Strong orders for the French version of Prince Harry's tell-all memoir led Paris-based publishing house Fayard to print 130,000 extra copies only two days after the book went on sale, a company spokesperson told Reuters on Thursday.
"This comes on top of the 210,000 copies initially printed," the spokesperson said, adding even more could be printed depending on orders.
Fayard couldn't yet give any exact sales figure.
The spokesperson said new orders for "Le Suppleant", the French translation of "Spare", were 20% stronger at this point than for the first volume of former U.S. President Barack Obama's memoir, a global blockbuster published in 2020.
In the book, Harry divulges that he had begged his father not to marry his second wife Camilla, now the queen consort. The book also revealed that elder brother and heir to the throne William had knocked him over during a heated argument.
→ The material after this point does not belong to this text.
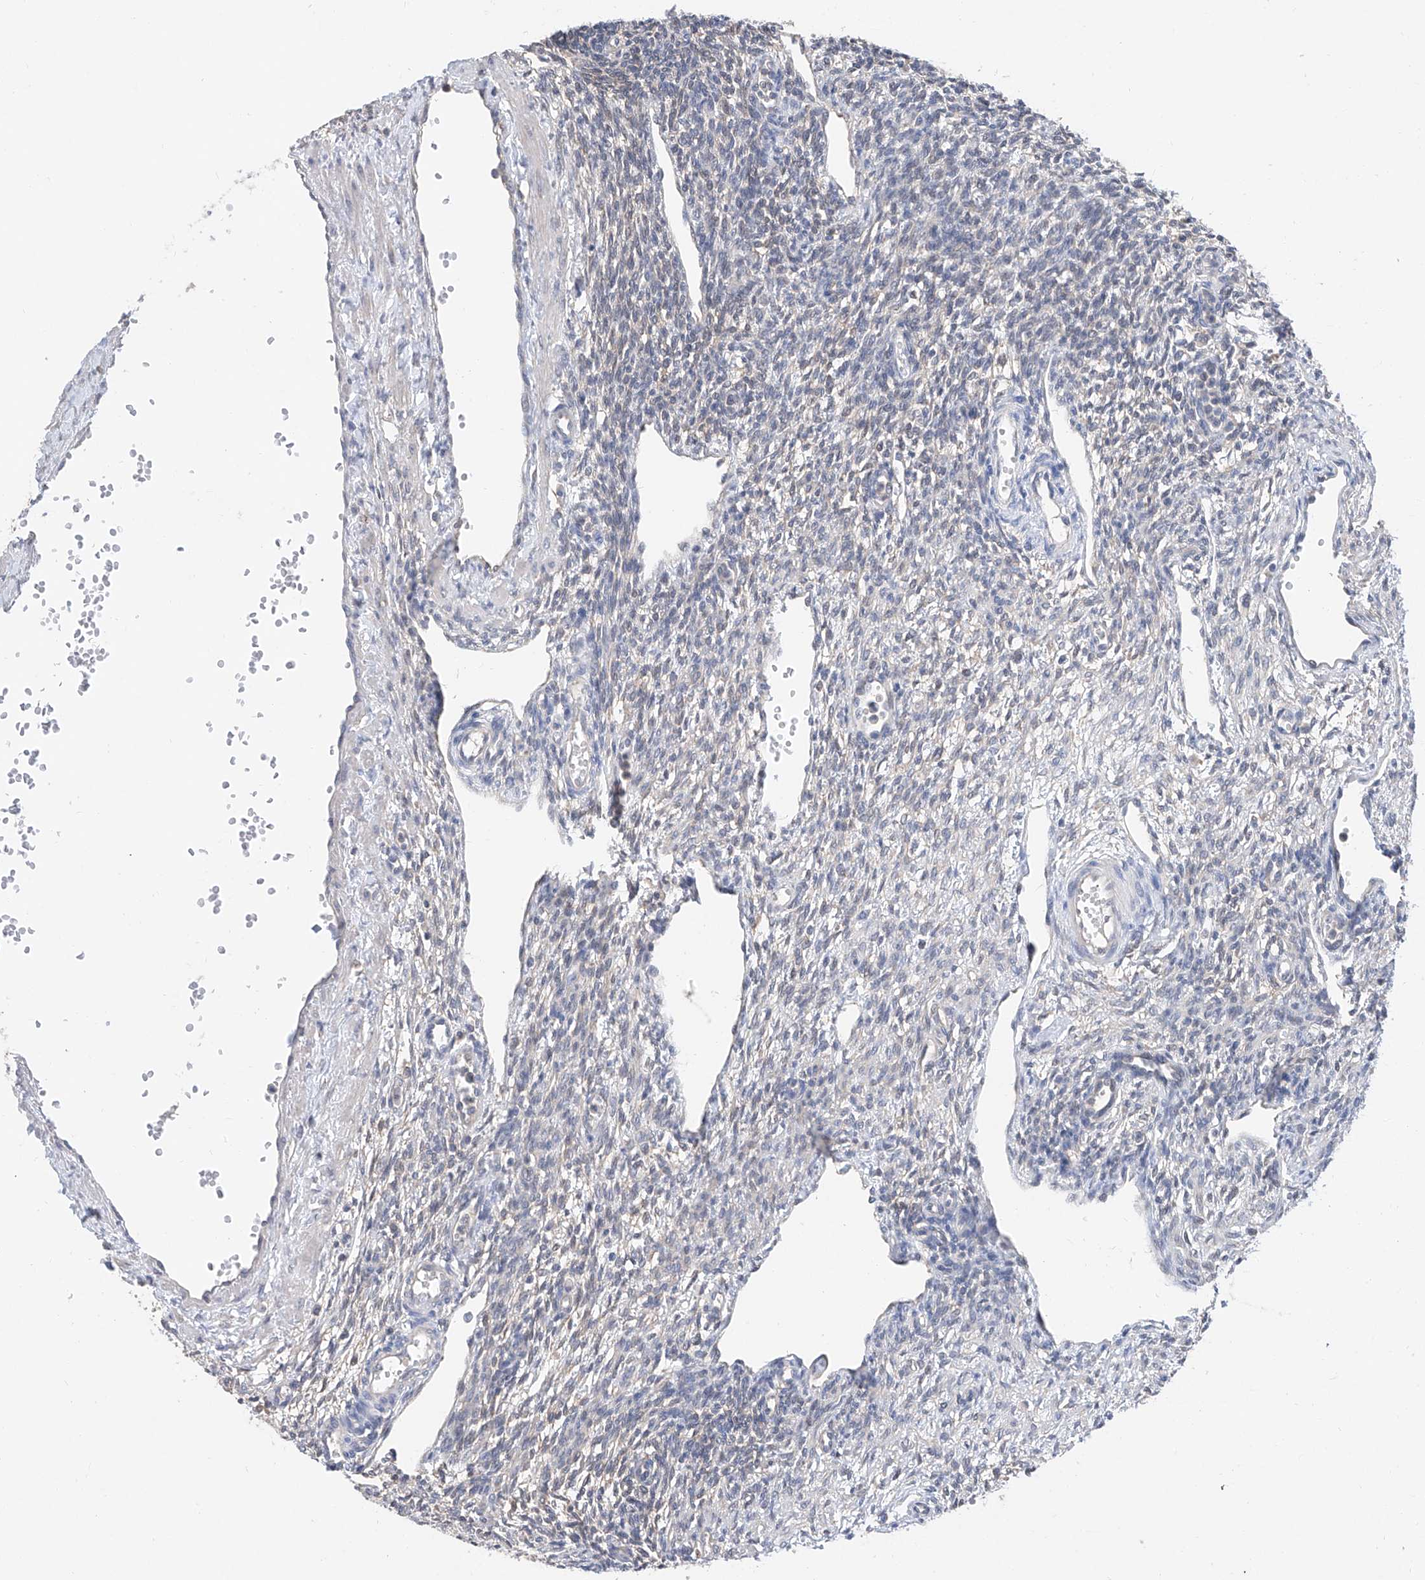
{"staining": {"intensity": "strong", "quantity": ">75%", "location": "cytoplasmic/membranous"}, "tissue": "ovary", "cell_type": "Follicle cells", "image_type": "normal", "snomed": [{"axis": "morphology", "description": "Normal tissue, NOS"}, {"axis": "morphology", "description": "Cyst, NOS"}, {"axis": "topography", "description": "Ovary"}], "caption": "IHC of unremarkable human ovary demonstrates high levels of strong cytoplasmic/membranous expression in approximately >75% of follicle cells. (brown staining indicates protein expression, while blue staining denotes nuclei).", "gene": "FUCA2", "patient": {"sex": "female", "age": 33}}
International Publisher Penguin Random House said earlier this week the memoir had secured the largest first-day sales total for any non-fiction book it had ever published with more than 1.4 million copies sold in the United States, Canada and the United Kingdom.
Britain's King Charles and Prince William made their first public appearances since the publication of the book on Thursday. They made no public reference to the saga.
A Penguin Random House spokeswoman in Munich said that the publisher also started printing additional copies of the German language version on the day of the release.